Private construction employers owe nothing under HB 1063. K–12 school employees and community college staff are also excluded from the mandate. For private employers in Mississippi, the only leave law that applies is federal FMLA, which provides 12 weeks of unpaid leave for employers with 50 or more employees.
Mississippi follows the federal FLSA for overtime pay. Any non-exempt employee who works more than 40 hours in a workweek earns 1.5 times their regular hourly rate for every hour over 40. There is no daily overtime threshold. For salaried employees, the FLSA exemption requires two things: the employee must earn at least $684 per week ($35,568 per year) and must meet the duties test for executive, administrative, or professional work. A foreman who earns $700 per week and has genuine authority over a crew may qualify as exempt. One earning $680 per week does not, regardless of title. That $684 threshold is final as of May 2026.
OSHA violations carry fines of up to $16,550 per serious violation and up to $165,514 per willful or repeated violation on Mississippi construction sites. Child labor violations carry fines of $50 to $100 per offense and potential jail time of 10 to 60 days. Workers can bring civil actions for unpaid wages, discrimination, and wrongful termination. Anti-discrimination claims can result in back pay, compensatory damages, and attorneys’ fees. Confirm current OSHA figures at osha.gov/penalties.
A child labor permit is required for workers under 16 in certain occupations. Workers 14 to 15 may work limited hours in non-hazardous roles between 7 AM and 7 PM. Workers 16 to 17 may work up to 8 hours per day in non-hazardous jobs. In construction, hazardous work includes operating heavy equipment, demolition, roofing, and excavation deeper than four feet. No minor under 18 should be assigned those tasks on any job site.
Yes. At-will employment Mississippi means you can terminate employees at any time for any lawful reason. Workers can also quit without notice. The exceptions are terminations based on illegal discrimination, retaliation for a protected activity such as filing an OSHA complaint, or breach of a written employment contract. Document your reasons for every termination. Written records protect you if the decision is later challenged.
If an employee quits, issue the final paycheck on the next regularly scheduled payday. If you terminate an employee, issue the final paycheck on the next scheduled pay period or within 7 days, whichever comes first. These rules apply statewide. Mississippi law does not require payment on the last day of work. Issue the final paycheck on time every time. Late final paychecks are one of the easiest labor law violations to avoid and one of the most common ways small contractors get hit with complaints.
Mississippi defaults almost entirely to federal law for private-sector employees. Key federal laws that apply to construction contractors in Mississippi:
- FLSA: minimum wage, overtime, child labor
- FMLA: 12 weeks unpaid leave for qualifying reasons (50+ employee threshold)
- OSHA: workplace safety standards for all private-sector sites
- ADA: disability accommodation for employers with 15+ employees
- PWFA: pregnancy accommodation for employers with 15+ employees (effective June 18, 2024)
- Title VII: anti-discrimination in employment for employers with 15+ employees
- COBRA: health insurance continuation for employers with 20+ employees
- Mississippi Mini-COBRA (§ 83-9-51): continuation coverage for employers with fewer than 20 employees
- Davis-Bacon: prevailing wages on federally funded public works
Labor laws in Mississippi for private employers are minimal at the state level.
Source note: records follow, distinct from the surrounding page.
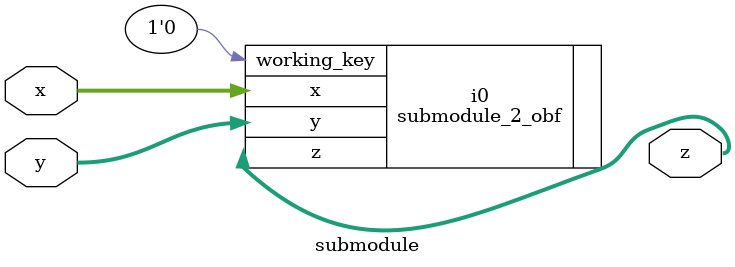
<source format=v>

module submodule
(
  x,
  y,
  z
);

  input [15:0] x;
  input [15:0] y;
  output [15:0] z;

  submodule_2_obf
  i0
  (
    .x(x),
    .y(y),
    .z(z),
    .working_key(1'b0)
  );


endmodule


</source>
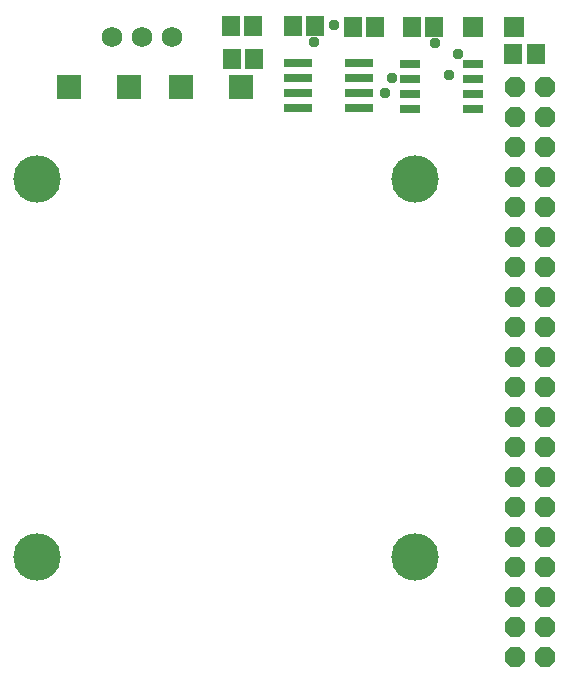
<source format=gbr>
G04 EAGLE Gerber RS-274X export*
G75*
%MOMM*%
%FSLAX34Y34*%
%LPD*%
%INSoldermask Top*%
%IPPOS*%
%AMOC8*
5,1,8,0,0,1.08239X$1,22.5*%
G01*
%ADD10P,1.869504X8X292.500000*%
%ADD11R,1.503200X1.703200*%
%ADD12R,2.108200X2.108200*%
%ADD13C,4.013200*%
%ADD14R,2.403200X0.803200*%
%ADD15R,1.753200X0.803200*%
%ADD16C,1.727200*%
%ADD17R,1.703200X1.703200*%
%ADD18C,0.959600*%


D10*
X466725Y504825D03*
X492125Y504825D03*
X466725Y479425D03*
X492125Y479425D03*
X466725Y454025D03*
X492125Y454025D03*
X466725Y428625D03*
X492125Y428625D03*
X466725Y403225D03*
X492125Y403225D03*
X466725Y377825D03*
X492125Y377825D03*
X466725Y352425D03*
X492125Y352425D03*
X466725Y327025D03*
X492125Y327025D03*
X466725Y301625D03*
X492125Y301625D03*
X466725Y276225D03*
X492125Y276225D03*
X466725Y250825D03*
X492125Y250825D03*
X466725Y225425D03*
X492125Y225425D03*
X466725Y200025D03*
X492125Y200025D03*
X466725Y174625D03*
X492125Y174625D03*
X466725Y149225D03*
X492125Y149225D03*
X466725Y123825D03*
X492125Y123825D03*
X466725Y98425D03*
X492125Y98425D03*
X466725Y73025D03*
X492125Y73025D03*
X466725Y47625D03*
X492125Y47625D03*
X466725Y22225D03*
X492125Y22225D03*
D11*
X348431Y555625D03*
X329431Y555625D03*
D12*
X234950Y504825D03*
X184150Y504825D03*
X139700Y504825D03*
X88900Y504825D03*
D13*
X382225Y426725D03*
X62225Y426725D03*
X62225Y106725D03*
X382225Y106725D03*
D11*
X379438Y555625D03*
X398438Y555625D03*
X245244Y556419D03*
X226244Y556419D03*
D14*
X334769Y499269D03*
X282769Y499269D03*
X334769Y486569D03*
X334769Y511969D03*
X334769Y524669D03*
X282769Y486569D03*
X282769Y511969D03*
X282769Y524669D03*
D11*
X246038Y528638D03*
X227038Y528638D03*
D15*
X431513Y485775D03*
X431513Y498475D03*
X431513Y511175D03*
X431513Y523875D03*
X377513Y523875D03*
X377513Y511175D03*
X377513Y498475D03*
X377513Y485775D03*
D11*
X297631Y556419D03*
X278631Y556419D03*
D16*
X176213Y546894D03*
X150813Y546894D03*
X125413Y546894D03*
D17*
X465969Y555625D03*
X430969Y555625D03*
D11*
X465163Y532606D03*
X484163Y532606D03*
D18*
X313277Y556641D03*
X296767Y542925D03*
X398907Y541433D03*
X356362Y499491D03*
X362522Y512064D03*
X418338Y532638D03*
X410845Y514985D03*
M02*

</source>
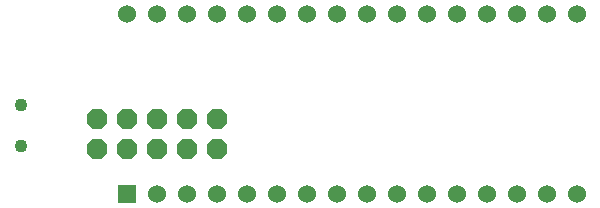
<source format=gbs>
G75*
G70*
%OFA0B0*%
%FSLAX24Y24*%
%IPPOS*%
%LPD*%
%AMOC8*
5,1,8,0,0,1.08239X$1,22.5*
%
%ADD10R,0.0600X0.0600*%
%ADD11C,0.0600*%
%ADD12C,0.0434*%
%ADD13OC8,0.0680*%
D10*
X006014Y001397D03*
D11*
X007014Y001397D03*
X008014Y001397D03*
X009014Y001397D03*
X010014Y001397D03*
X011014Y001397D03*
X012014Y001397D03*
X013014Y001397D03*
X014014Y001397D03*
X015014Y001397D03*
X016014Y001397D03*
X017014Y001397D03*
X018014Y001397D03*
X019014Y001397D03*
X020014Y001397D03*
X021014Y001397D03*
X021014Y007397D03*
X020014Y007397D03*
X019014Y007397D03*
X018014Y007397D03*
X017014Y007397D03*
X016014Y007397D03*
X015014Y007397D03*
X014014Y007397D03*
X013014Y007397D03*
X012014Y007397D03*
X011014Y007397D03*
X010014Y007397D03*
X009014Y007397D03*
X008014Y007397D03*
X007014Y007397D03*
X006014Y007397D03*
D12*
X002474Y004366D03*
X002474Y002988D03*
D13*
X005014Y002897D03*
X006014Y002897D03*
X007014Y002897D03*
X008014Y002897D03*
X009014Y002897D03*
X009014Y003897D03*
X008014Y003897D03*
X007014Y003897D03*
X006014Y003897D03*
X005014Y003897D03*
M02*

</source>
The state has no paid leave mandate for private employers, no state minimum wage above the federal floor, and no state OSHA plan.
No. Mississippi law prohibits cities and counties from setting their own minimum wage. There are no local minimum wages anywhere in the state. The Mississippi department of labor laws that govern wages default entirely to the federal $7.25 rate. Every construction employer in the state operates under the same wage floor.